Pandemic impact aside, some of the challenges to margins have been one-offs, such as cash spent on cutting prices in the United States in 2020. But investment in adding customers — including hiring staff, marketing and taking on new premises — is a recurring drain on funds. Analysts at Liberum, who downgraded the stock from a “buy” to a “hold” on the back of yesterday’s trading update, cut their adjusted earnings forecasts for this year and next by 10 per cent, to £71.9 million and £89.7 million, respectively. The company reckons the margin will return to growth next year, which Liberum interprets as an adjusted pre-tax margin of 21.6 per cent. Bringing distribution closer to international markets should provide some relief against freight costs. A bottling facility on the east coast of America is due to step up production in the coming months; another is due to open in Australia next year.

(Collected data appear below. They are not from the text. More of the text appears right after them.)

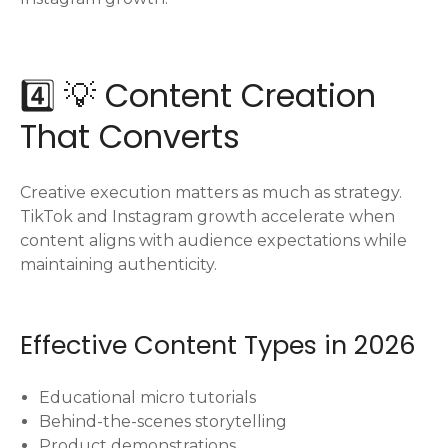
4️⃣ 💡 Content Creation
That Converts
Creative execution matters as much as strategy.
TikTok and Instagram growth accelerate when
content aligns with audience expectations while
maintaining authenticity.
Effective Content Types in 2026
Educational micro tutorials
Behind-the-scenes storytelling
Product demonstrations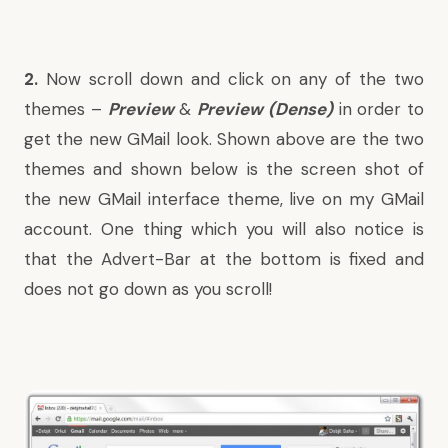
2.
Now scroll down and click on any of the two
themes –
Preview
&
Preview (Dense)
in order to
get the new GMail look. Shown above are the two
themes and shown below is the screen shot of
the new GMail interface theme, live on my GMail
account. One thing which you will also notice is
that the Advert-Bar at the bottom is fixed and
does not go down as you scroll!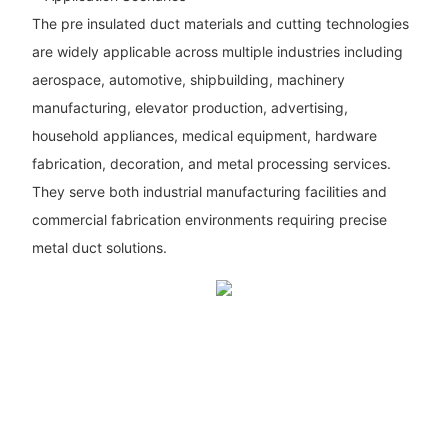
The pre insulated duct materials and cutting technologies
are widely applicable across multiple industries including
aerospace, automotive, shipbuilding, machinery
manufacturing, elevator production, advertising,
household appliances, medical equipment, hardware
fabrication, decoration, and metal processing services.
They serve both industrial manufacturing facilities and
commercial fabrication environments requiring precise
metal duct solutions.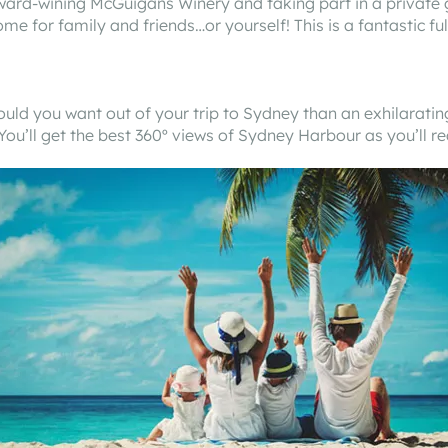
ward-wining McGuigans Winery and taking part in a private gr
me for family and friends…or yourself! This is a fantastic fu
could you want out of your trip to Sydney than an exhilara
You’ll get the best 360º views of Sydney Harbour as you’ll r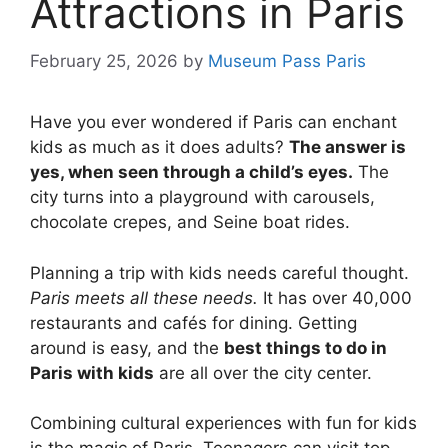
Attractions in Paris
February 25, 2026
by
Museum Pass Paris
Have you ever wondered if Paris can enchant
kids as much as it does adults?
The answer is
yes, when seen through a child’s eyes.
The
city turns into a playground with carousels,
chocolate crepes, and Seine boat rides.
Planning a trip with kids needs careful thought.
Paris meets all these needs.
It has over 40,000
restaurants and cafés for dining. Getting
around is easy, and the
best things to do in
Paris with kids
are all over the city center.
Combining cultural experiences with fun for kids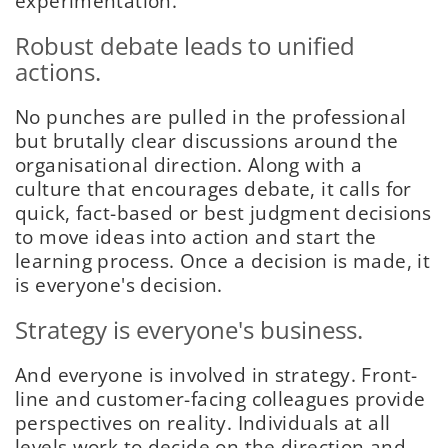
experimentation.
Robust debate leads to unified
actions.
No punches are pulled in the professional
but brutally clear discussions around the
organisational direction. Along with a
culture that encourages debate, it calls for
quick, fact-based or best judgment decisions
to move ideas into action and start the
learning process. Once a decision is made, it
is everyone's decision.
Strategy is everyone's business.
And everyone is involved in strategy. Front-
line and customer-facing colleagues provide
perspectives on reality. Individuals at all
levels work to decide on the direction and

The premium tonic specialist argues that gaining market share is the main prize and it is willing to sacrifice margins to attain that, for now. Admittedly, revenue growth has been impressive, up almost a quarter last year and ahead of the level suggested in September. Revenue guidance for this year has been upgraded, too, encouraged by a recovery in higher-margin on-trade sales as pubs and bars reopen and expectation that at-home demand will stick above the pre-pandemic level.
Heady sales expectations are built into the group’s enterprise value, which sits at almost eight times forecast sales for next year. That’s even after some froth coming out of the shares, which are down just over 40 per cent from their peak. But given the continued margin pressure, a share price that represents 51 times forward earnings, above an historic multiple of 45, is problematic.
Efforts to maintain strong revenue growth could continue to have two negative side-effects. First, it means the drinks specialist will need to keep investing in staff, marketing and general product development as it seeks to broaden its range of mixers beyond its staple tonic and to expand further in America. Second, it limits the ability to push through price increases that would be substantial enough to ease pressure on margins, particularly given uncertainty over how long materials inflation and higher freight costs persist. You can understand that reluctance, to some extent, but it also means the shares are at risk of further punishment.
Advice Avoid
Why The current valuation leaves little room for error, which could materialise if inflation persists for longer than anticipated
Posted at 07/12/2021 11:24 by martywidget
Ahh, reminiscences.

Fever Tree – a lesson in glamour
Knowing when to sell a stock which has been a star performer is a critical skill. Robin Hardy examines Fevetree's rise and fall to provide a lesson for investors
October 25, 2021
By Robin Hardy
Posted at 20/7/2021 09:50 by kinwah
They've provided very little information on these global logistics cost pressures. The big investors will be asking the questions we would all like the answers to. Is it because of freight costs for all those heavy bottles? Is it worse in some geographic areas? Do shipping costs make some regions in ROW now uneconomic to supply? They've also admitted that in Europe at least there has been restocking by customers which has flattered the revenue figures. In this industry it is very easy to hit your revenue targets by offering incentives. We don't know how well-stocked pubs and supermarket distribution centres are. We will find out more in September with the interims but I'm running my short for now.